Bu kitabın “esası” ise “Anadolu Mayası’dır”. Ancak, bu kitapta bahsedilen “ahlak” vasıtasıyla, “Anadolu Mayası’na”, yani “Türkistan’dan gelen Kelam’a” mahsus “Yüce İnsana” bizatihi “temas (contactus)” imkan dahilinde değildir. “Yüce İnsan”, “Kelam’dan doğuluşun” kaydına tabidir; “Kelam” ise, “nazar’i musiki kabına” girmez; bu sebeple.
Bu metni, “Anadolu Mayası-Türk Kimliği Üzerine Bir İnceleme” adlı kitapta, “ahlak” hususunda kısaca anlatılanları açmak üzere hazırladık.
İnsanın esası ahlaktır.
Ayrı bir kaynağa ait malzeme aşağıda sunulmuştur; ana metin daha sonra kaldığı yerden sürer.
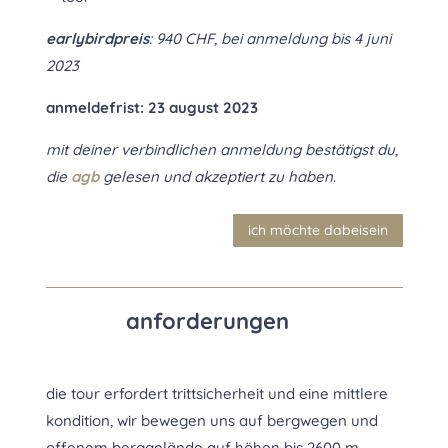
earlybirdpreis
: 940 CHF, bei anmeldung bis 4 juni
2023
anmeldefrist: 23 august 2023
mit deiner verbindlichen anmeldung bestätigst du,
die
agb
gelesen und akzeptiert zu haben
.
ich möchte dabeisein
anforderungen
die tour erfordert trittsicherheit und eine mittlere
kondition, wir bewegen uns auf bergwegen und
offenem berggelände auf höhen bis 2600 m.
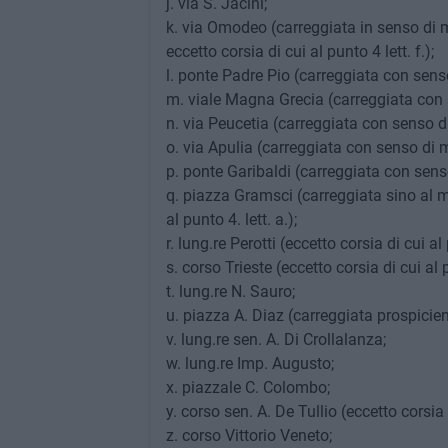
j. via S. Jacini
;
k. via Omodeo (carreggiata in senso di m
eccetto corsia di cui al punto 4 lett. f.)
;
l. ponte Padre Pio (carreggiata con sens
m. viale Magna Grecia (carreggiata con s
n. via Peucetia (carreggiata con senso d
o. via Apulia (carreggiata con senso di m
p. ponte Garibaldi (carreggiata con sens
q. piazza Gramsci (carreggiata sino al mar
al punto 4. lett. a.);
r. lung.re Perotti (eccetto corsia di cui al 
s. corso Trieste (eccetto corsia di cui al p
t. lung.re N. Sauro;
u. piazza A. Diaz (carreggiata prospicien
v. lung.re sen. A. Di Crollalanza;
w. lung.re Imp. Augusto;
x. piazzale C. Colombo;
y. corso sen. A. De Tullio (eccetto corsia d
z. corso Vittorio Veneto;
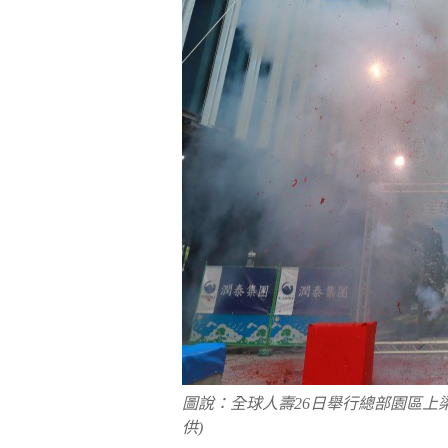
圖說：全球人壽26日舉行總部園區上
供)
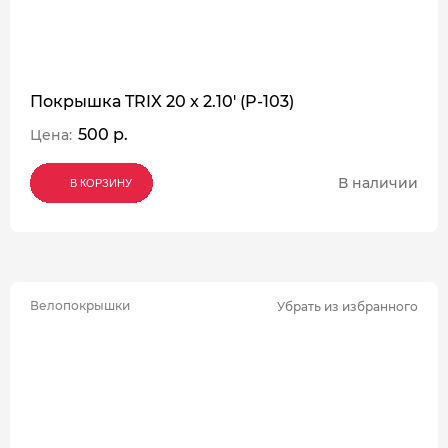
Покрышка TRIX 20 x 2.10' (P-103)
500 р.
Цена:
В наличии
В КОРЗИНУ
В КОРЗИНУ
В КОРЗИНУ
Велопокрышки
Убрать из избранного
Ahlak, kendine dost(luk)tur; asla sadakat olarak.
Ahlaka mahsus asıl, cevher-isimdir; yani aşkına mahsus hakikattir; esas ise, (cevher-rabteden) isme, cevher-isme ve asli isme mahsus birliktir. Sadaka, nazari musiki esasında birlik seyri vasıtasıyla, aşkına mahsus hakîkatin, bizatihi kendi (aşkın) olarak idrakıdır.
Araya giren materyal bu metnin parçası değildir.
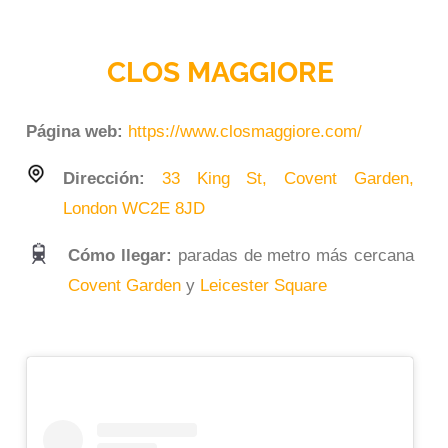
CLOS MAGGIORE
Página web:
https://www.closmaggiore.com/
Dirección:
33 King St, Covent Garden,
London WC2E 8JD
Cómo llegar:
paradas de metro más cercana
Covent Garden
y
Leicester Square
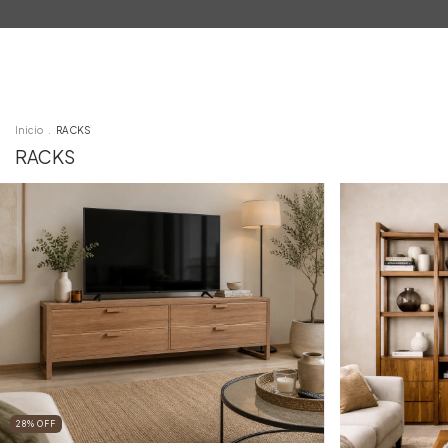
Inicio
Productos
Contacto
Inicio
.
RACKS
RACKS
28
%
OFF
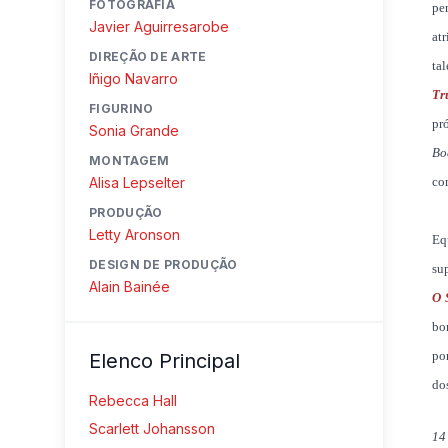
FOTOGRAFIA
pe
Javier Aguirresarobe
at
DIREÇÃO DE ARTE
ta
Iñigo Navarro
Tr
FIGURINO
pr
Sonia Grande
Bo
MONTAGEM
Alisa Lepselter
co
PRODUÇÃO
Letty Aronson
Eq
DESIGN DE PRODUÇÃO
su
Alain Bainée
O 
bo
po
Elenco Principal
do
Rebecca Hall
Scarlett Johansson
14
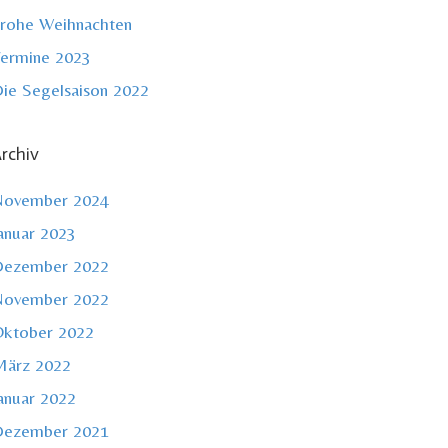
rohe Weihnachten
ermine 2023
ie Segelsaison 2022
rchiv
November 2024
anuar 2023
Dezember 2022
November 2022
ktober 2022
ärz 2022
anuar 2022
Dezember 2021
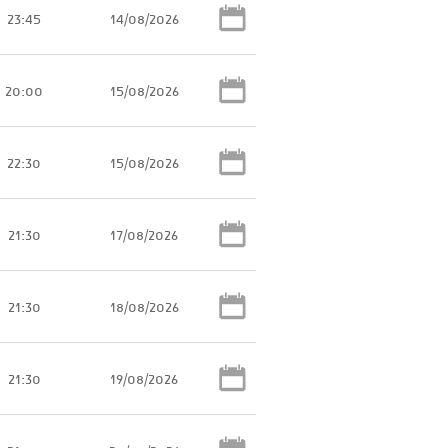
23:45
14/08/2026
20:00
15/08/2026
22:30
15/08/2026
21:30
17/08/2026
21:30
18/08/2026
21:30
19/08/2026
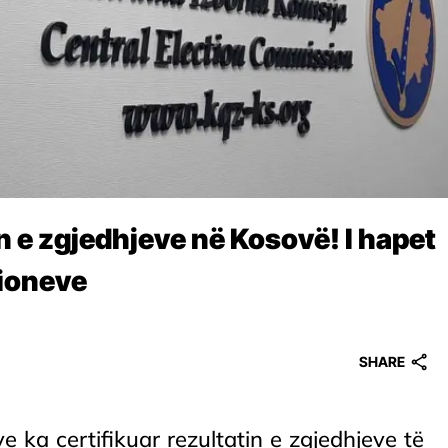
n e zgjedhjeve në Kosovë! I hapet
cioneve
SHARE
e ka certifikuar rezultatin e zgjedhjeve të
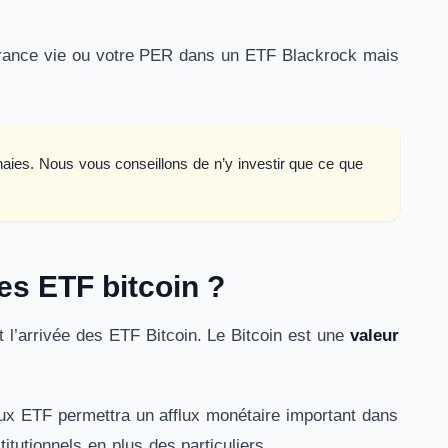
urance vie ou votre PER dans un ETF Blackrock mais
aies. Nous vous conseillons de n’y investir que ce que
es ETF bitcoin ?
 l’arrivée des ETF Bitcoin. Le Bitcoin est une
valeur
aux ETF permettra un afflux monétaire important dans
itutionnels en plus des particuliers.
Ahlak, bu manada idrak suretiyle teşkil olur. Bu bakımdan ahlak fikriyat esasında değer tesisi yoluyla ele alınamaz. Ethike ise, tahayyül yazımı esasında oluşturulan değerler manzumesi olarak fikriyattır. Ahlak esas alınmadan tesis edilen ethike, bu itibarla, hikâyattan ibarettir. Hikâyat vasıtasıyla hakîkate temas edilemez.
Bu bakımdan, değerler manzumesi olarak ethike vasıtasıyla insana temas etmek, insandan, ethike yoluyla bahsetmek imkan dahilinde değildir. Bu noktaları nazariyat ve suret nazariyatı esasında incelenmiştir.